--- begin Selected extract ---

The State of the Shelter

This morning Israel held an emergency drill. Air-raid sirens (up-and-down) were sounded for two minutes. Schoolchildren and workers were expected to go to their safe areas, while those at home were to go into shelters or safe rooms. People traveling or outside were supposed to ignore it.

I was home and decided to go to the shelter. My teenager, who was also home, didn’t. The head of the residents’ committee had told my husband that there was some kind of machsom (barrier) in the shelter. It seems our shelter is filled with several years’ worth of  junk and a corresponding amount of dirt.

Those of us in the Tel Aviv area are supposed to be able to get to our shelter within two minutes. It took me about two minutes to get down six flights of stairs.

The shelter was locked.

Knowing I wouldn’t get anywhere with the neighbors, I called the municipality’s hotline (106, in every city). They confirmed my address and offered to send someone.  I expect they will put up a letter threatening to fine the building if the shelter doesn’t get prepared. They didn’t even ask my name and pulled my address from the computer based on the number I called from.

--- end Selected extract ---

**Stated task 1**
Decide whether each statement agrees with the shelter post, answering yes or no and quoting the words that settle it: (a) The sirens sounded for two minutes. (b) The writer's teenager also went to the shelter. (c) The hotline asked for the writer's name.
**Stated task 2**
Please output, unchanged, the lines of the listing from the line with "ADDING: ADDING -> WATERS" up to and including the last line of the listing.
The shelter post and the listing have no connection to each other.

--- begin Source records ---

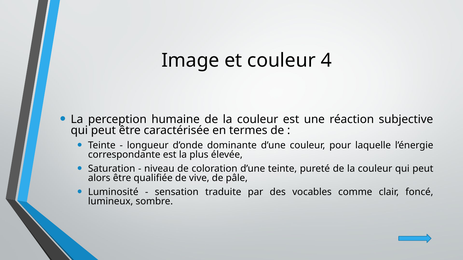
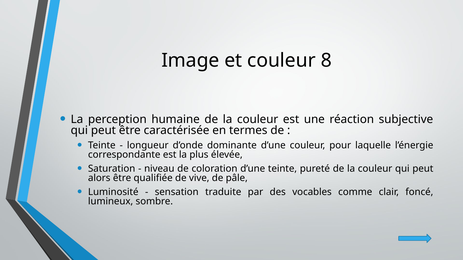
4: 4 -> 8
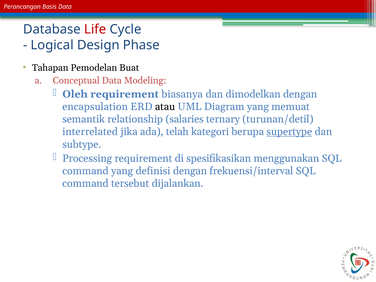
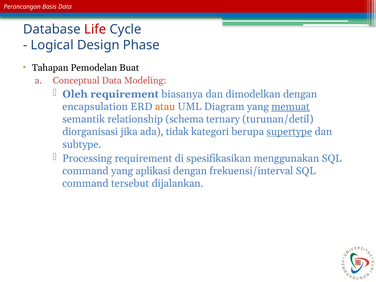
atau colour: black -> orange
memuat underline: none -> present
salaries: salaries -> schema
interrelated: interrelated -> diorganisasi
telah: telah -> tidak
definisi: definisi -> aplikasi
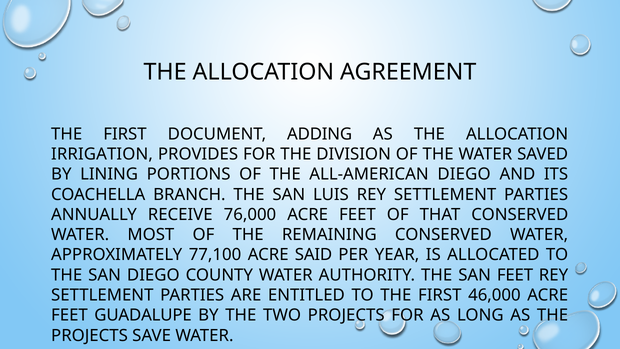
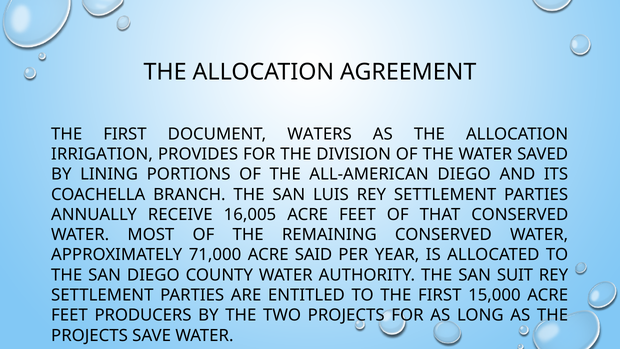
ADDING: ADDING -> WATERS
76,000: 76,000 -> 16,005
77,100: 77,100 -> 71,000
SAN FEET: FEET -> SUIT
46,000: 46,000 -> 15,000
GUADALUPE: GUADALUPE -> PRODUCERS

--- end Source records ---

**Exercise answer 1**
(a) Yes: "Air-raid sirens (up-and-down) were sounded for two minutes."
(b) No: "My teenager, who was also home, didn’t."
(c) No: "They didn’t even ask my name"

**Exercise answer 2**
ADDING: ADDING -> WATERS
76,000: 76,000 -> 16,005
77,100: 77,100 -> 71,000
SAN FEET: FEET -> SUIT
46,000: 46,000 -> 15,000
GUADALUPE: GUADALUPE -> PRODUCERS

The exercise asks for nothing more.